Page:Bernanos - Œuvres, tome 6 - Un crime ; Monsieur Ouine, 1947.djvu/25

Cette page n’a pas encore été corrigée

Elle fit comiquement le geste de se dépouiller de sa jupe et de son caraco.

– Mademoiselle Céleste, dit le curé tout à coup avec une chaleur singulière bien que contenue, je crois que nous serons amis.

La vieille faillit laisser tomber la cafetière de faïence.

– Monsieur le curé me plaît de même, fit-elle naïvement. L’autre… l’ancien, ce n’était pas un mauvais homme, mais pas commode à servir, non. Un malade, quoi. Monsieur le curé n’est pas malade ?

– Non, reprit-il, je ne vous embarrasserai pas, je n’embarrasse jamais personne. Voyez-vous, mademoiselle Céleste, un jeune prêtre comme moi, dans son premier contact avec une nouvelle paroisse, doit être très discret, très prudent, s’afficher le moins possible, n’est-ce pas votre idée ? Les préjugés sont bien forts ! Retenez aussi que j’appartiens à un autre diocèse et mes confrères eux-mêmes…

– Oh ! monsieur le curé n’aura pas beaucoup de visites à faire. Trois ou quatre, sûrement pas plus. Et puis les curés de ces pays, je vais vous dire, je connais les personnes, ce sont des gens de montagne, un peu lourds, un peu grossiers. Tel que vous voilà, si gracieux, si doux, si honnête, vous en ferez ce que vous voudrez…

– Le Ciel vous entende, mademoiselle Céleste, observa-t-il en souriant. Votre expérience me sera précieuse… Mon Dieu, je ne vous cacherai pas qu’au séminaire, il nous arrive de faire de nos futures servantes le sujet d’innocentes plaisanteries. Et par exemple, nous avons ce proverbe : « Une bonne de curé, disons-nous, c’est comme une belle-mère, tout bon ou tout mauvais. »

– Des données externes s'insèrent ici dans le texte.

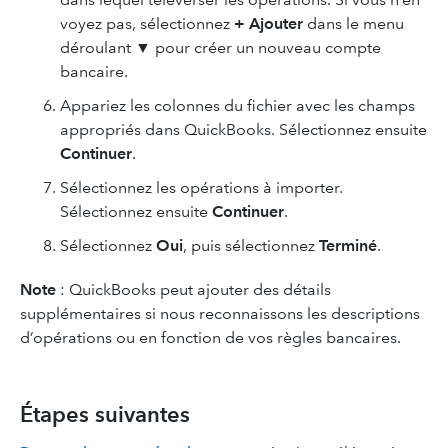
voyez pas, sélectionnez
+ Ajouter
dans le menu
déroulant ▼ pour créer un nouveau compte
bancaire.
Appariez les colonnes du fichier avec les champs
appropriés dans QuickBooks. Sélectionnez ensuite
Continuer
.
Sélectionnez les opérations à importer.
Sélectionnez ensuite
Continuer
.
Sélectionnez
Oui
, puis sélectionnez
Terminé
.
Note
: QuickBooks peut ajouter des détails
supplémentaires si nous reconnaissons les descriptions
d’opérations ou en fonction de vos règles bancaires.
Étapes suivantes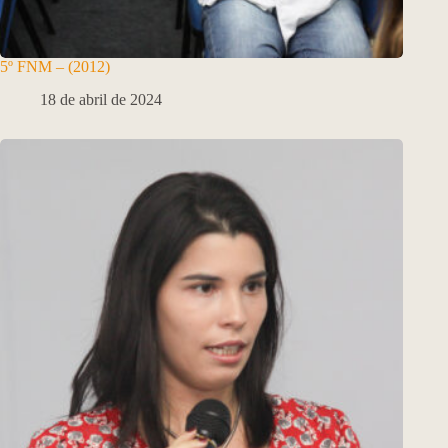
5º FNM – (2012)
18 de abril de 2024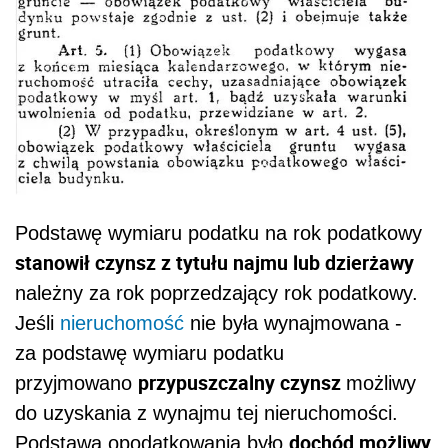
Podstawę wymiaru podatku na rok podatkowy
stanowił czynsz z tytułu najmu lub dzierżawy
należny za rok poprzedzający rok podatkowy.
Jeśli
nieruchomość
nie była wynajmowana -
za podstawę wymiaru podatku
przypuszczalny czynsz
przyjmowano
możliwy
do uzyskania z wynajmu tej nieruchomości.
dochód możliwy
Podstawą opodatkowania było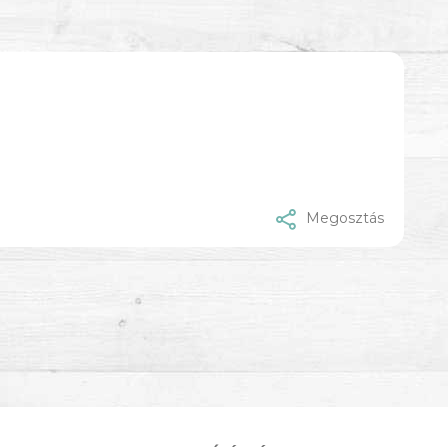
Megosztás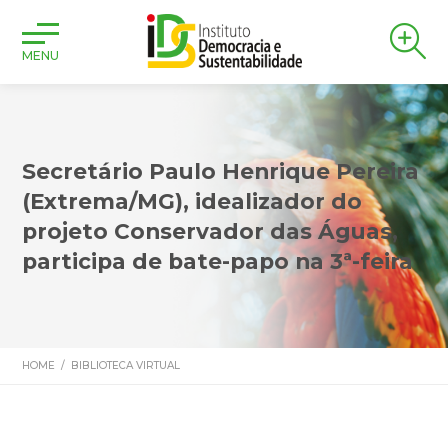
MENU
Secretário Paulo Henrique Pereira
(Extrema/MG), idealizador do
projeto Conservador das Águas,
participa de bate-papo na 3ª-feira
HOME
/
BIBLIOTECA VIRTUAL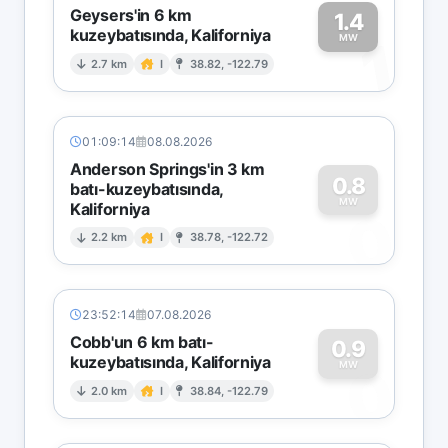
Geysers'in 6 km
1.4
kuzeybatısında, Kaliforniya
1
MW
2.7 km
I
38.82, -122.79
01:09:14
08.08.2026
Anderson Springs'in 3 km
0.8
batı-kuzeybatısında,
MW
Kaliforniya
0
2.2 km
I
38.78, -122.72
23:52:14
07.08.2026
Cobb'un 6 km batı-
0.9
kuzeybatısında, Kaliforniya
0
MW
2.0 km
I
38.84, -122.79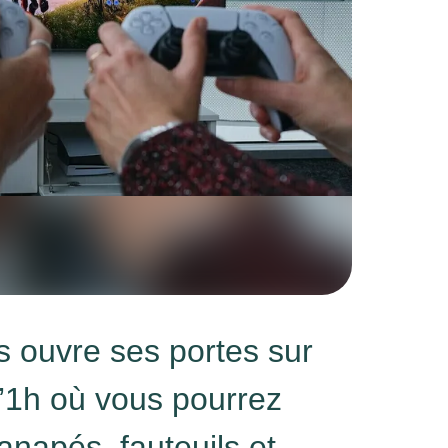
s ouvre ses portes sur
’1h où vous pourrez
canapés, fauteuils et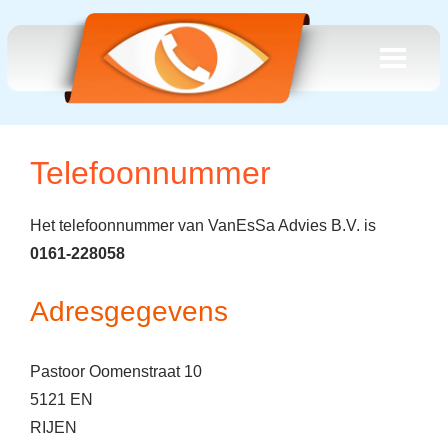
Telefoonnummer
Het telefoonnummer van VanEsSa Advies B.V. is
0161-228058
Adresgegevens
Pastoor Oomenstraat 10
5121 EN
RIJEN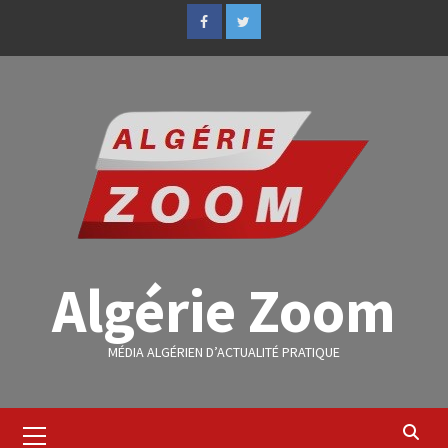
Algérie Zoom
MÉDIA ALGÉRIEN D’ACTUALITÉ PRATIQUE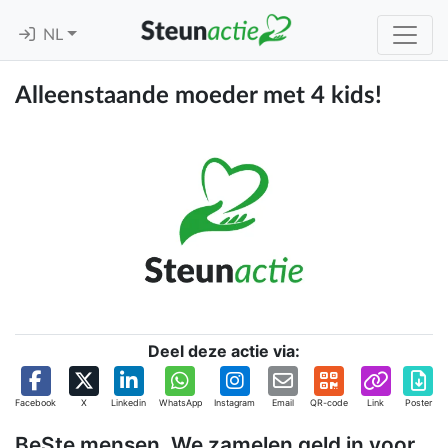
NL
Alleenstaande moeder met 4 kids!
Deel deze actie via:
Facebook
X
Linkedin
WhatsApp
Instagram
Email
QR-code
Link
Poster
BeSte mensen, We zamelen geld in voor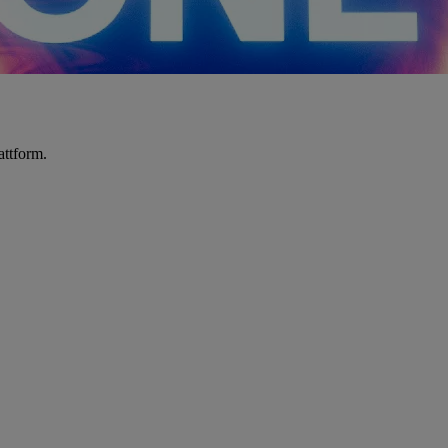
attform.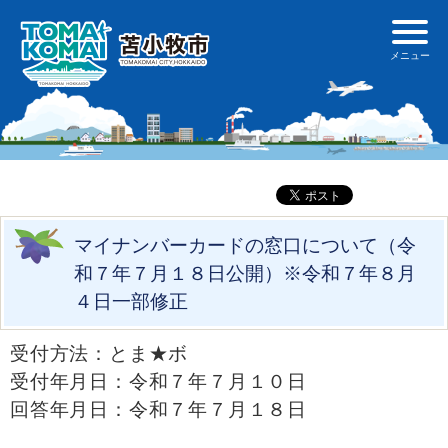
マイナンバーカードの窓口について（令
和７年７月１８日公開）※令和７年８月
４日一部修正
受付方法：とま★ボ
受付年月日：令和７年７月１０日
回答年月日：令和７年７月１８日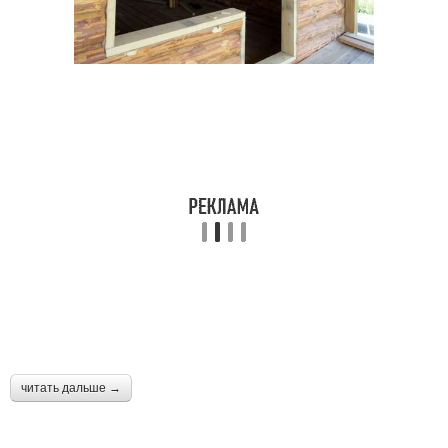
читать дальше →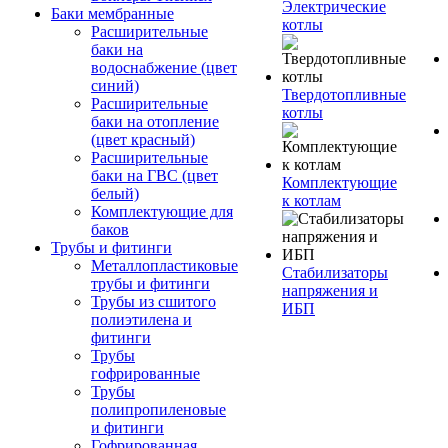
Электрические
Баки мембранные
котлы
Расширительные
баки на
водоснабжение (цвет
синий)
Твердотопливные
Расширительные
котлы
баки на отопление
(цвет красный)
Расширительные
баки на ГВС (цвет
Комплектующие
белый)
к котлам
Комплектующие для
баков
Трубы и фитинги
Металлопластиковые
Стабилизаторы
трубы и фитинги
напряжения и
Трубы из сшитого
ИБП
полиэтилена и
фитинги
Трубы
гофрированные
Трубы
полипропиленовые
и фитинги
Гофрированная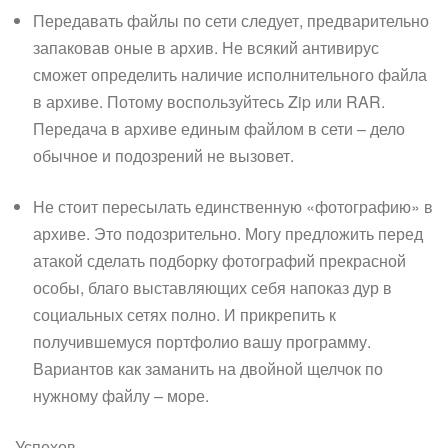
Передавать файлы по сети следует, предварительно
запаковав оные в архив. Не всякий антивирус
сможет определить наличие исполнительного файла
в архиве. Потому воспользуйтесь Zip или RAR.
Передача в архиве единым файлом в сети – дело
обычное и подозрений не вызовет.
Не стоит пересылать единственную «фотографию» в
архиве. Это подозрительно. Могу предложить перед
атакой сделать подборку фотографий прекрасной
особы, благо выставляющих себя напоказ дур в
социальных сетях полно. И прикрепить к
получившемуся портфолио вашу программу.
Вариантов как заманить на двойной щелчок по
нужному файлу – море.
Успехов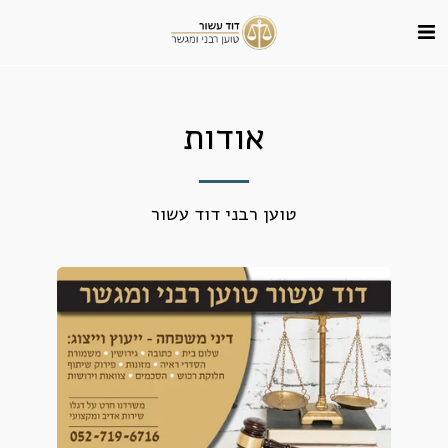
אודות
טוען רבני דוד עשור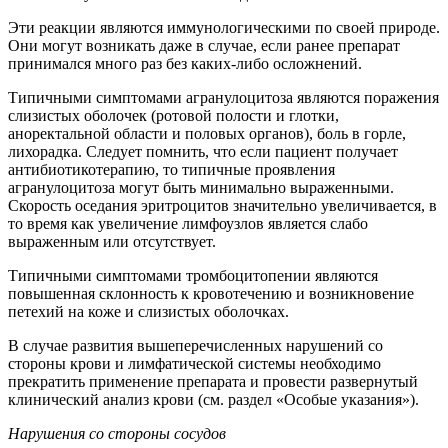
Эти реакции являются иммунологическими по своей природе.
Они могут возникать даже в случае, если ранее препарат
принимался много раз без каких-либо осложнений.
Типичными симптомами агранулоцитоза являются поражения
слизистых оболочек (ротовой полости и глотки,
аноректальной области и половых органов), боль в горле,
лихорадка. Следует помнить, что если пациент получает
антибиотикотерапию, то типичные проявления
агранулоцитоза могут быть минимально выраженными.
Скорость оседания эритроцитов значительно увеличивается, в
то время как увеличение лимфоузлов является слабо
выраженным или отсутствует.
Типичными симптомами тромбоцитопении являются
повышенная склонность к кровотечению и возникновение
петехий на коже и слизистых оболочках.
В случае развития вышеперечисленных нарушений со
стороны крови и лимфатической системы необходимо
прекратить применение препарата и провести развернутый
клинический анализ крови (см. раздел «Особые указания»).
Нарушения со стороны сосудов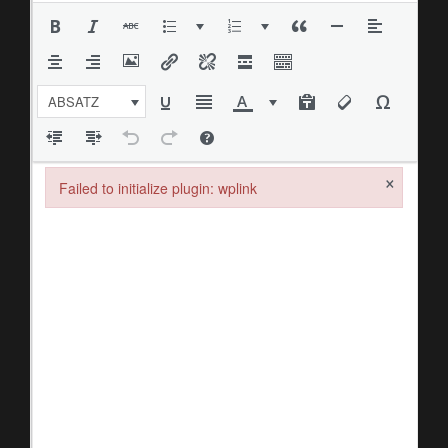
ABSATZ
×
Failed to initialize plugin: wplink
Failed to initialize plugin: wplink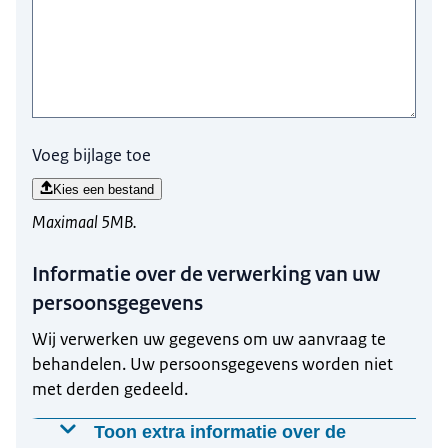
Voeg bijlage toe
Kies een bestand
Maximaal 5MB.
Informatie over de verwerking van uw
persoonsgegevens
Wij verwerken uw gegevens om uw aanvraag te
behandelen. Uw persoonsgegevens worden niet
met derden gedeeld.
Toon extra informatie over de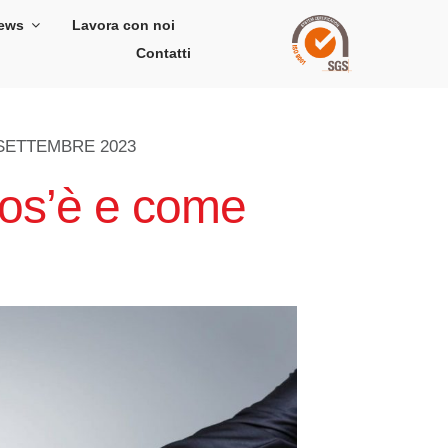
ews
Lavora con noi
Contatti
SETTEMBRE 2023
cos’è e come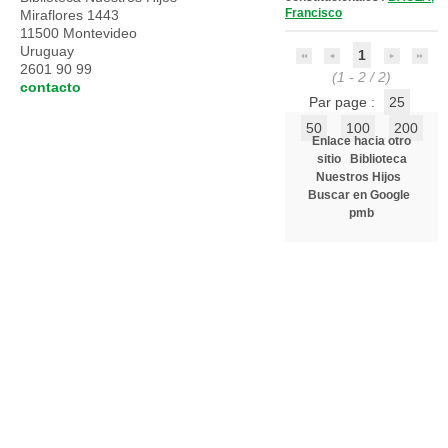
Francisco
Miraflores 1443
11500 Montevideo
Uruguay
1
2601 90 99
(1 - 2 / 2)
contacto
Par page :
25
50
100
200
Enlace hacia otro
sitio
Biblioteca
Nuestros Hijos
Buscar en Google
pmb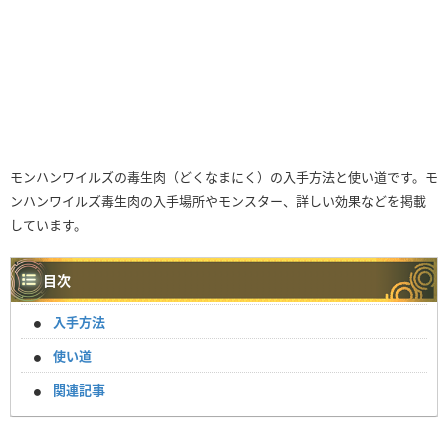
モンハンワイルズの毒生肉（どくなまにく）の入手方法と使い道です。モ
ンハンワイルズ毒生肉の入手場所やモンスター、詳しい効果などを掲載
しています。
目次
入手方法
使い道
関連記事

Leurs regards se croisèrent et celui de la vieille éclatait d’une innocente tendresse.

– Vous avez des parents ? Une famille, mademoiselle Céleste ?

– Non, monsieur le curé, je suis native de la Mûre, j’ai toujours servi.

– C’est que… je n’en ai guère non plus, avoua-t-il, et l’accent de ces simples mots en faisait quelque chose de plus émouvant qu’une prière. Il se tut.